REMUNERATION AU MERITE

   Un récent sondage réalisé pour Valeurs Actuelles , fait apparaître que « les Français disent oui à la rémunération au mérite ».
   Au delà de la valeur que l’on peut  attribuer aux sondages, il ne faut  pas se tromper. Trop souvent la notion de mérite est confondue avec celle de performance et de productivité économique ou financière.

   Performance
n’est pas toujours mérite. Le mérite n’est pas chiffrage ou quantification. S’il est relativement aisé de quantifier une production ou de déterminer un pourcentage sur le chiffre d’affaires ou des ratios, il est bien délicat de mesurer la performance d’une standardiste, de chiffrer celle d’un chef de service ou d’une personne du bureau d’études. Sont-ils pour autant dépourvus de mérite ?
  
   L’erreur n’est pas d’aujourd’hui. « Payer le résultat », « récompenser la performance », stimuler la compétitivité »…Autant de tics relevant de ce que Simone Weil nommait fort justement « la monomanie de la comptabilité », pour laquelle n’a de valeur que ce qui peut se chiffrer.

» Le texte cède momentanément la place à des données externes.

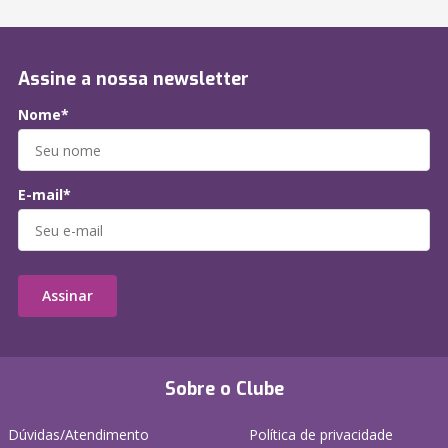
Assine a nossa newsletter
Nome*
E-mail*
Assinar
Sobre o Clube
Dúvidas/Atendimento
Política de privacidade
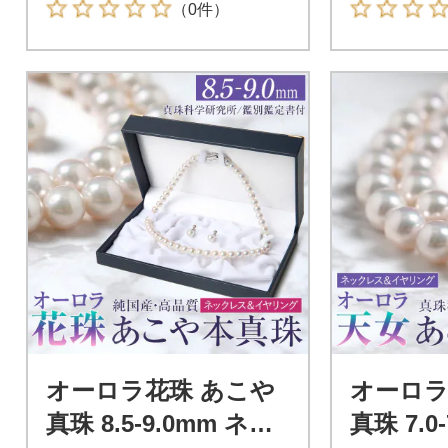
（0件）
オーロラ花珠 あこや
オーロラ
真珠 8.5-9.0mm ネッ
真珠 7.0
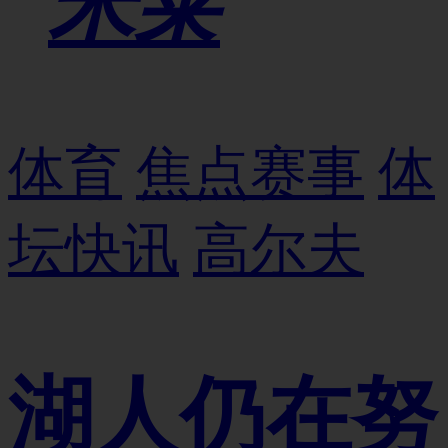
米莱
体育
焦点赛事
体
坛快讯
高尔夫
湖人仍在努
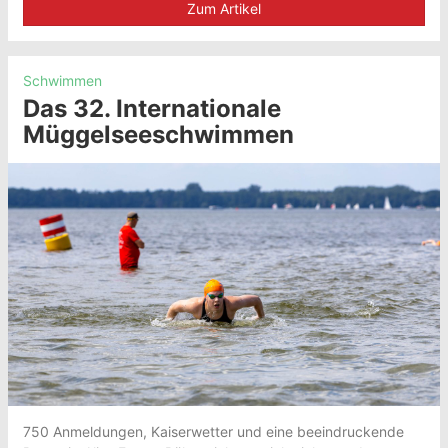
Zum Artikel
Schwimmen
Das 32. Internationale
Müggelseeschwimmen
750 Anmeldungen, Kaiserwetter und eine beeindruckende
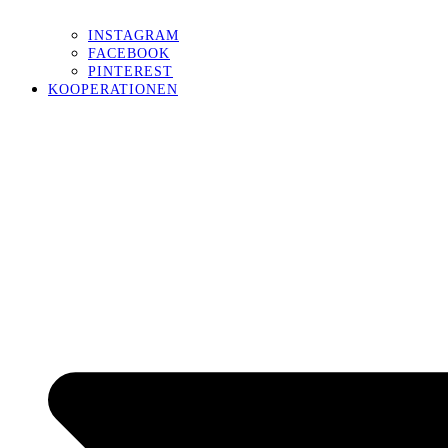
INSTAGRAM
FACEBOOK
PINTEREST
KOOPERATIONEN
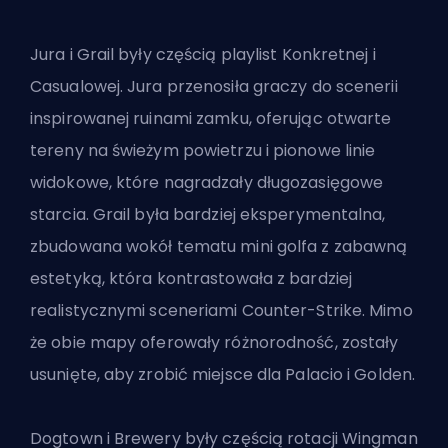
Jura i Grail były częścią playlist Konkretnej i
Casualowej. Jura przenosiła graczy do scenerii
inspirowanej ruinami zamku, oferując otwarte
tereny na świeżym powietrzu i pionowe linie
widokowe, które nagradzały długozasięgowe
starcia. Grail była bardziej eksperymentalna,
zbudowana wokół tematu mini golfa z zabawną
estetyką, która kontrastowała z bardziej
realistycznymi sceneriami Counter-Strike. Mimo
że obie mapy oferowały różnorodność, zostały
usunięte, aby zrobić miejsce dla Palacio i Golden.
Dogtown i Brewery były częścią rotacji
Wingman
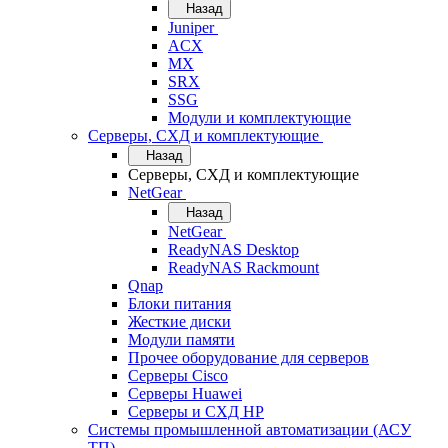
Назад
Juniper
ACX
MX
SRX
SSG
Модули и комплектующие
Серверы, СХД и комплектующие
Назад
Серверы, СХД и комплектующие
NetGear
Назад
NetGear
ReadyNAS Desktop
ReadyNAS Rackmount
Qnap
Блоки питания
Жесткие диски
Модули памяти
Прочее оборудование для серверов
Серверы Cisco
Серверы Huawei
Серверы и СХД HP
Системы промышленной автоматизации (АСУ
ТП)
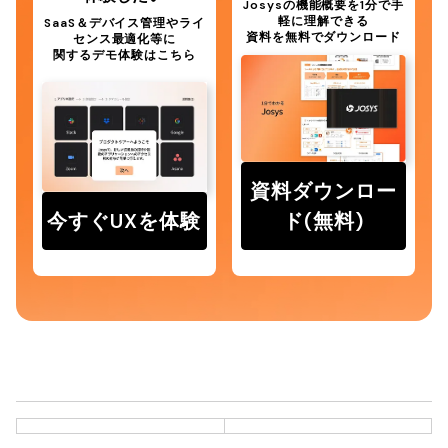
Josysの機能概要を1分で手
軽に理解できる
SaaS＆デバイス管理やライ
資料を無料でダウンロード
センス最適化等に
関するデモ体験はこちら
資料ダウンロー
今すぐUXを体験
ド(無料)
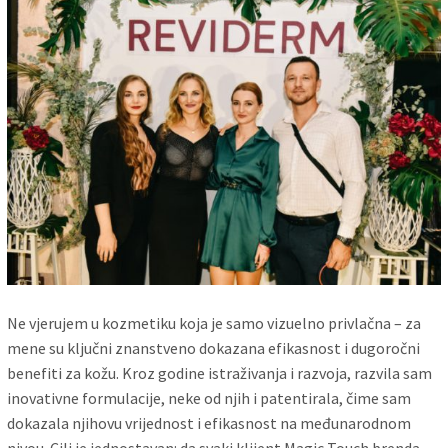
Ne vjerujem u kozmetiku koja je samo vizuelno privlačna – za
mene su ključni znanstveno dokazana efikasnost i dugoročni
benefiti za kožu. Kroz godine istraživanja i razvoja, razvila sam
inovativne formulacije, neke od njih i patentirala, čime sam
dokazala njihovu vrijednost i efikasnost na međunarodnom
nivou. Cilj je jednostavan: da svaki klijent Magic Touch brenda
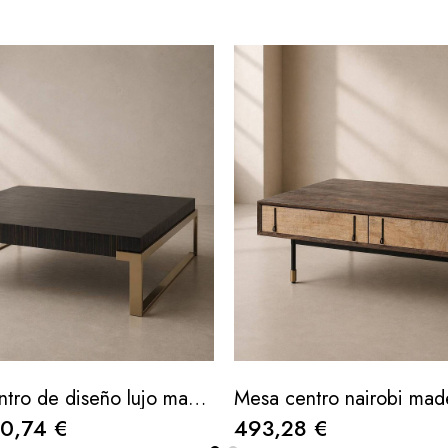
Mesa de centro de diseño lujo madera ébano - patas metálicas oro rosa 120x120x35cm
0,74 €
493,28 €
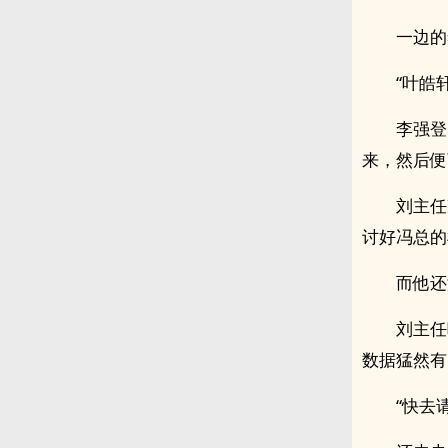
一边的
“叶皓
李强登
来，然后便
刘主任
讨好冯总的
而他还
刘主任
数据猛然有
“快去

   Adopter la notion de mérite, c’est résolument tourner le dos à l’unique appréciation quantitative. C’est prendre en considération l’ensemble des qualités intellectuelles et morales ou relationnelles concrètement manifestées ; elles font la valeur d’une personne et la qualité de son service. Reconnaître le mérite c’est dépasser les notions de rentabilité, productivié, quotas, ratios, marges…faciles à mesurer. Expression des qualités personnelles exprimées dans le travail,
le mérite est fonction de la qualité du service rendu;
le mérite est « ce qui rend une personne digne d’estime et de récompense quand on considère la valeur de sa conduite et les difficultés surmontées » .
Il y a du mérite à surmonter un obstacle, reconnaître ses limites, dominer ses propres lacunes. A beaucoup de mérite celui qui avoue et répare les bêtises commises et se sert de ses erreurs pour augmenter ses capacités propres.

« Ne jugez pas l’homme à partir de l’erreur commise, disait un chef d’entreprise, mais la façon dont il l’a maîtrisée. Le potentiel d’un individu se révèle dans cette capacité à dominer la difficulté. Celui qui commet une erreur ne démérite pas quand il la reconnaît et la répare ».

   Qu’est-ce qui fait le mérite d’un commercial, d’un chef d’équipe, d’un dirigeant, d’un magasinier ? S’il a du mérite, c’est qu’on peut lui faire confiance.
   Le but de l’entreprise n’est pas de faire des salariés méritants, mais de servir les clients : là, réside le bien commun de l’entreprise. Dans la mesure où la personne contribue, participe à la réalisation de ce bien commun – par son souci de valoriser les autres, de travailler en cohésion avec son entourage, de proposer des solutions - elle mérite en retour estime, égard, considération et reconnaissance. Une personne de mérite se signale par les services rendus.

Le mérite est signe de distinction des personnes : en jugeant ses actes, ses comportements par des faits. Quel que soit le contexte économique la reconnaissance du mérite est juste (rendre à chacun ce qui lui est dû), nécessaire et obligatoire pour le mieux être des personnes et une plus grande efficacité de l’entreprise. Il appartient aux dirigeants de déterminer ce qui fait le collaborateur méritant et de fixer les règles pour le récompenser.

   Ramener le mérite de l’homme à la performance quantitative, c’est confondre son travail avec celui d’une machine et le dévaloriser.

   C’est aussi le mettre en situation de tricher avec son entreprise. Il suffit de se référer à l’actualité.